Medida cautelar determinada pelo ministro Flávio Dino atinge o parlamentar e outros 29 alvos no âmbito de apuração sobre repasses públicos para a cinebiografia de Jair Bolsonaro
O ministro Flávio Dino, do Supremo Tribunal Federal (STF), determinou nesta quinta-feira (10) a proibição de que o deputado federal Mario Frias (PL-SP) deixe o território nacional. A restrição severa recai também sobre a proibição de contato entre o parlamentar e os demais investigados no inquérito da Operação Make Up, deflagrada pela Polícia Federal (PF) para apurar desvios de recursos públicos e fraudes no financiamento de produções audiovisuais.

As mesmas medidas cautelares impostas a Frias foram aplicadas aos outros 29 alvos contemplados pela decisão judicial. Entre as pessoas e instituições atingidas pelas restrições estão a produtora Karina Gama e duas entidades ligadas a ela: o Instituto Conhecer Brasil (ICB) e a Academia Nacional de Cultura (ANC).

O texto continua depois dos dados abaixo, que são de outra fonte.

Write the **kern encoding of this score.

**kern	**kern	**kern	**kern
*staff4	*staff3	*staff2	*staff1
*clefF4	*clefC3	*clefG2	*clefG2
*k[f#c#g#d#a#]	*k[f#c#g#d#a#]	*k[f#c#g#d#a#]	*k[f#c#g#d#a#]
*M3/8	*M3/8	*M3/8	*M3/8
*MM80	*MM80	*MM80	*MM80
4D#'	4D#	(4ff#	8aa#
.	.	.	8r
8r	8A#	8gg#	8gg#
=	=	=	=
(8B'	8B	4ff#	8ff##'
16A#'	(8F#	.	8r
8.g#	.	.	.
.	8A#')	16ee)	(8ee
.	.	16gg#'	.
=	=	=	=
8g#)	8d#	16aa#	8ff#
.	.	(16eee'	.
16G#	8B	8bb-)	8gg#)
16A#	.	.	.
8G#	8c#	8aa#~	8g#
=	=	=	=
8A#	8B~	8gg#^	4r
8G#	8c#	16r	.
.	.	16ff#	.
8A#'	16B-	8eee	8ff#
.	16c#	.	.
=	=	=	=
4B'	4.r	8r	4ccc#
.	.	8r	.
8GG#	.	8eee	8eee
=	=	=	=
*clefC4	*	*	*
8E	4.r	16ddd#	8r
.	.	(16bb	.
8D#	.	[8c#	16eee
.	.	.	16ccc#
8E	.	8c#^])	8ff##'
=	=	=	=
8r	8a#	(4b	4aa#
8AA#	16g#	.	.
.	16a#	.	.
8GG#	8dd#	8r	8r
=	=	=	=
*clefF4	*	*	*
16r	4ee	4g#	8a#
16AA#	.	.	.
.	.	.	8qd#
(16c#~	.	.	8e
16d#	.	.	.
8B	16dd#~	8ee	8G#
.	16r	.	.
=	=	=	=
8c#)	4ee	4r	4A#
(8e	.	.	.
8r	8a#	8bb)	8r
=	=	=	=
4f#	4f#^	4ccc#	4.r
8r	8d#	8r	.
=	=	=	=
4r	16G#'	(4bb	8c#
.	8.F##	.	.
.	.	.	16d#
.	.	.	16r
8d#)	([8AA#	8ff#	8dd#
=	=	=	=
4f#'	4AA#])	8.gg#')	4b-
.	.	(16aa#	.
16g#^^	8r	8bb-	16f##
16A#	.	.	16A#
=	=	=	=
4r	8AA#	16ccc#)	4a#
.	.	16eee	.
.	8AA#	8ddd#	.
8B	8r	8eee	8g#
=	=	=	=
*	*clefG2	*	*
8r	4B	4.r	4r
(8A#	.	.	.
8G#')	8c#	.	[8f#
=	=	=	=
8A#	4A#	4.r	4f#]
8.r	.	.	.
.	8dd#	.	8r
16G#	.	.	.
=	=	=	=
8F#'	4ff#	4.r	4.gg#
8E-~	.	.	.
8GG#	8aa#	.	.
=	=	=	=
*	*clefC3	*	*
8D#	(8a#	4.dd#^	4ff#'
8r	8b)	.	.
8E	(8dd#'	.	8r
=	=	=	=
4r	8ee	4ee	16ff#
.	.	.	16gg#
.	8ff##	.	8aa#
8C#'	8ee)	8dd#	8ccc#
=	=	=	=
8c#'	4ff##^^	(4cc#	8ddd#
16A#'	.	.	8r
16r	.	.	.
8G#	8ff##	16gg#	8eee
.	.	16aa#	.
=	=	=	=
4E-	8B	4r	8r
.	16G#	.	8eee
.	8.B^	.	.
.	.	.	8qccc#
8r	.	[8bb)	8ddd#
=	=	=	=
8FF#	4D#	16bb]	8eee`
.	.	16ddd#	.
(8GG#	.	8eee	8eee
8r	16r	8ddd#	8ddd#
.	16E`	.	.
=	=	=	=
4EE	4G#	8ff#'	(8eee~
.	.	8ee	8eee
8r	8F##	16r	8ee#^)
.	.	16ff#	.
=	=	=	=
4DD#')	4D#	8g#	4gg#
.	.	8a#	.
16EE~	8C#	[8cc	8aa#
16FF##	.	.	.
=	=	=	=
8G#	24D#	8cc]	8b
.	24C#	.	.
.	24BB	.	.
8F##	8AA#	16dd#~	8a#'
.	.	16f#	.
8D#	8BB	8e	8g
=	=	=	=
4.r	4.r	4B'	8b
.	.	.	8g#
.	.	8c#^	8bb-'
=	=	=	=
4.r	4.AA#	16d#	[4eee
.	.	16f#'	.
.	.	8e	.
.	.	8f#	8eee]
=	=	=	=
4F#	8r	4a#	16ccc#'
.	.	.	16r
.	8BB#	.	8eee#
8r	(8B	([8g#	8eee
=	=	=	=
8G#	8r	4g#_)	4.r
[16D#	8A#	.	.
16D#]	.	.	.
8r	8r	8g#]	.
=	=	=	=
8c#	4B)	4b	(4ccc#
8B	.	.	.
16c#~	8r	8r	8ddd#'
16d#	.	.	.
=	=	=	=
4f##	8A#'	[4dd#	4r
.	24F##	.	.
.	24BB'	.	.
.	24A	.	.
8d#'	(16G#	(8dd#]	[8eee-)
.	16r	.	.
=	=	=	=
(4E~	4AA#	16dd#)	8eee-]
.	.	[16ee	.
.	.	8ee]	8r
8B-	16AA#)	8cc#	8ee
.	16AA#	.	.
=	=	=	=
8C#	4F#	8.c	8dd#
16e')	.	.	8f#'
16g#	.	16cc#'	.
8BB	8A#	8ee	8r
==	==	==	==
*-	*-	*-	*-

Esquema de repasses e auditoria da CGU
A ofensiva da Polícia Federal aponta que o grupo investigado utilizava organizações da sociedade civil para captar verbas públicas — originadas, sobretudo, de emendas parlamentares —, que posteriormente eram pulverizadas por meio de subcontratações irregulares e destituídas de comprovação da efetiva prestação dos serviços.
Relatórios de auditoria elaborados pela Controladoria-Geral da União (CGU), requisitados no curso das apurações, identificaram indícios contundentes de irregularidades no direcionamento de uma emenda parlamentar no valor de R$ 2 milhões indicada por Mario Frias especificamente para as entidades vinculadas a Karina Gama. O parlamentar figura nos registros do projeto como roteirista e produtor-executivo do longa-metragem “Dark Horse”, cinebiografia focada na trajetória do ex-presidente Jair Bolsonaro, cujo papel principal é interpretado pelo ator norte-americano Jim Caviezel, embora a obra permaneça inédita.
Crimes investigados e movimentações financeiras
A investigação conduzida pela corporação policial aponta indícios da prática de diversos delitos graves, incluindo peculato, falsidade documental, lavagem de dinheiro, crimes licitatórios e constituição de organização criminosa. Levantamentos preliminares da PF revelam que a rede investigada movimentou centenas de milhões de reais e tentou ocultar os rastros dos desvios financeiros até períodos recentes.
Com a imposição das restrições de trânsito internacional e o cerco aos contatos entre os suspeitos, o STF busca blindar a instrução probatória enquanto o inquérito policial avança para esmiuçar o fluxo completo do dinheiro público direcionado ao projeto cinematográfico.